The US government has acknowledged his brother as a detainee, but he has not been designated as wrongfully detained, Ahmad Habibi said.

Anna Corbett told CNN that the Taliban have acknowledged her husband’s detention. He was declared as wrongfully detained by the US government earlier this year.

He is held by the General Directorate of Intelligence in small basement cell in Kabul, where he is deprived of sunlight, she said.

Other prisoners who have been released told her that Ryan Corbett has had blackouts and seizures, and “one mentioned him being suicidal.” He is prone to pneumonia, Anna Corbett said.

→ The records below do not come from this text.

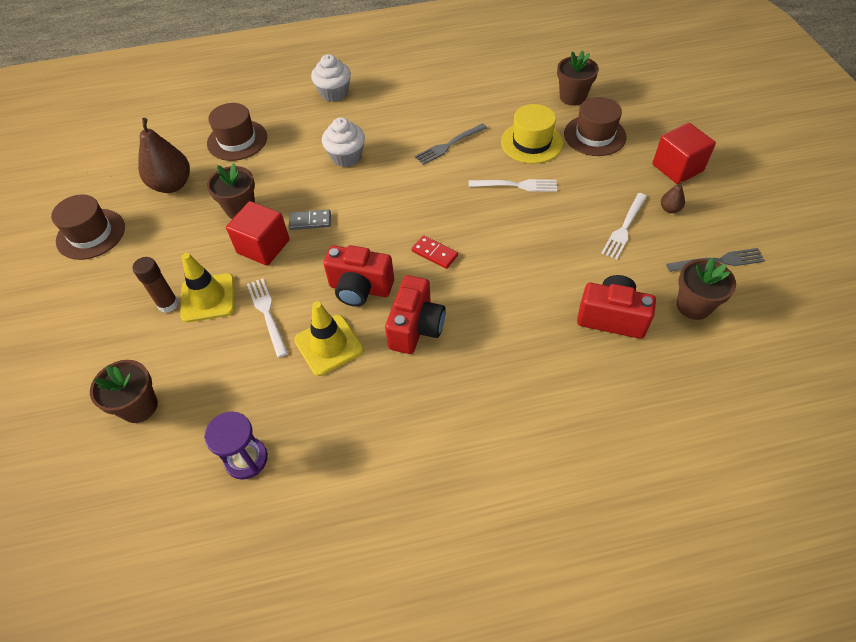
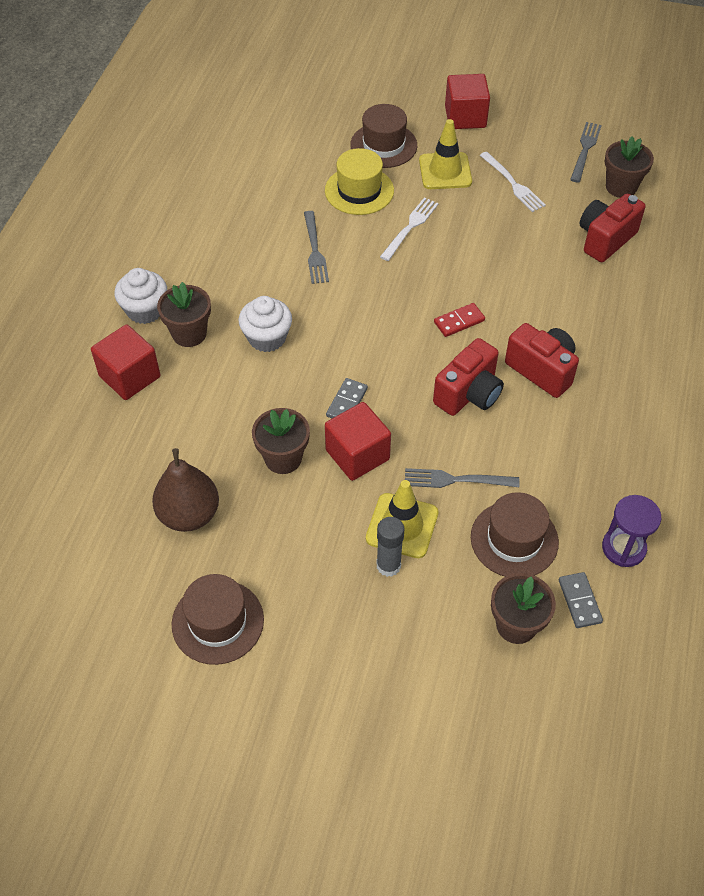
camera: 65 degrees left, 0 degrees up
(168, 304) = (388, 565): brown glue stick -> grey glue stick
(177, 444) = (579, 601): none -> grey domino
(237, 140) = (156, 427): brown hat -> brown hat (514, 539)
(267, 313) = (455, 480): white fork -> grey fork
(273, 111) = (130, 376): none -> red cube
(329, 345) = (525, 442): yellow traffic cone -> yellow traffic cone (445, 171)
(572, 97) = (317, 133): brown flower pot -> brown flower pot (189, 333)
(670, 209) = (510, 146): brown pear -> none

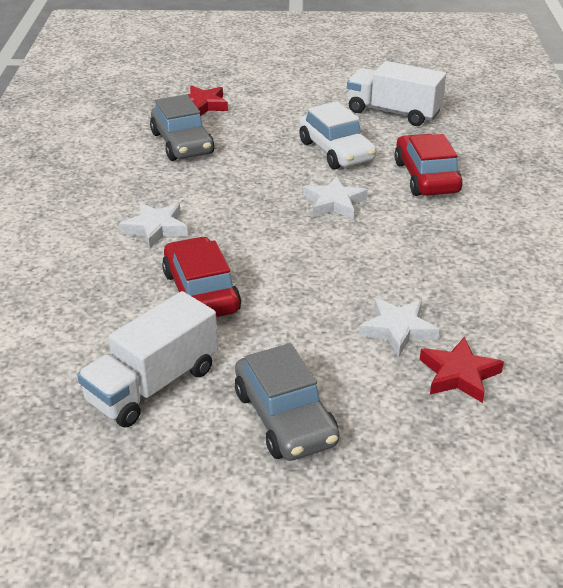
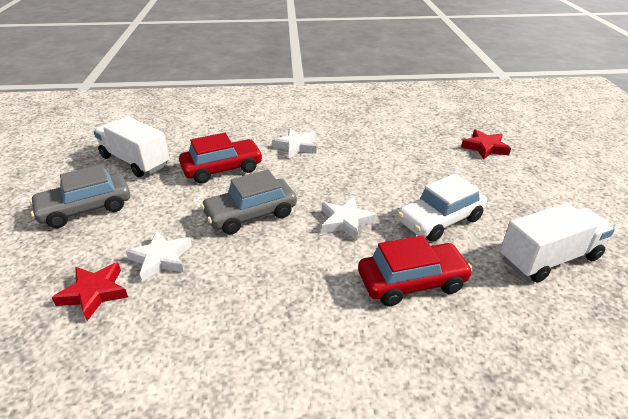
camera: 85 degrees right, 0 degrees up
(182, 143) = (416, 145): grey car -> grey car (251, 214)
(393, 112) = (549, 258): white truck -> white truck turned 45 degrees clockwise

In January, officials from Qatar – which serves as the US’ protecting power in Afghanistan – were able to visit him. Anna Corbett got a six-minute call from her husband in May.

“His voice sounded flat,” and she could tell from the way he was speaking that he was not alone, she recalled. He told her that he had fainted twice since being hospitalized – a fact that was news to Anna Corbett – and that he had been given pills, which he was taking, though he had earlier indicated to consular staff that he did not want to take unknown medication.

On Monday, Ryan Corbett was able to call US consular officials in Doha for three minutes.

“He said his health is holding up and that he loves us,” Anna Corbett told CNN. “The person on the consular call was able to tell him that his case is being worked on, so that’s really good.”

“But once again, these calls are always under duress with armed guards around, so they’re told what to say, what not to say,” she added.

‘Every day for 15 months is a nightmare’

Both Anna Corbett and Ahmad Habibi have had meetings with Biden administration officials, including special presidential envoy for hostage affairs Roger Carstens and members of the National Security Council.

“The United State has continuously pressed, including in meetings with Taliban representatives, for the immediate and unconditional release of Americans detained in Afghanistan. For privacy, safety, and operational reasons, we won’t speak publicly about these efforts,” a State Department spokesperson told CNN.

A senior administration official told CNN, “we are engaged in doing everything we can to try to make progress, and it’s obviously a huge priority.”

“We’re continuing to try to do what we can, which is to get all the wrongfully detained Americans out of Afghanistan,” they said.

“If the Taliban wants to be treated like a government, then it needs to act like one,” the official said. “Among other things that we’ve communicated to the Taliban, that includes providing welfare checks and consular visits, which are standard in the international community.”

“They’re all telling us that it’s their priority to bring my brother home, but unfortunately, there has been no progress so far,” Ahmad Habibi said.

Anna Corbett told CNN she expects to speak with Secretary of State Antony Blinken soon and would like to speak with President Joe Biden.

“I would tell him our family’s story, that we were trying to do a good thing in Afghanistan, that Ryan was trying to help. And I would ask him to do everything in his power to bring Ryan home as soon as possible, but my kids need him. I need him,” she said.

“I just want those who can resolve it, to focus on it,” Anna Corbett said. “For us, it’s like every day for 15 months is a nightmare.”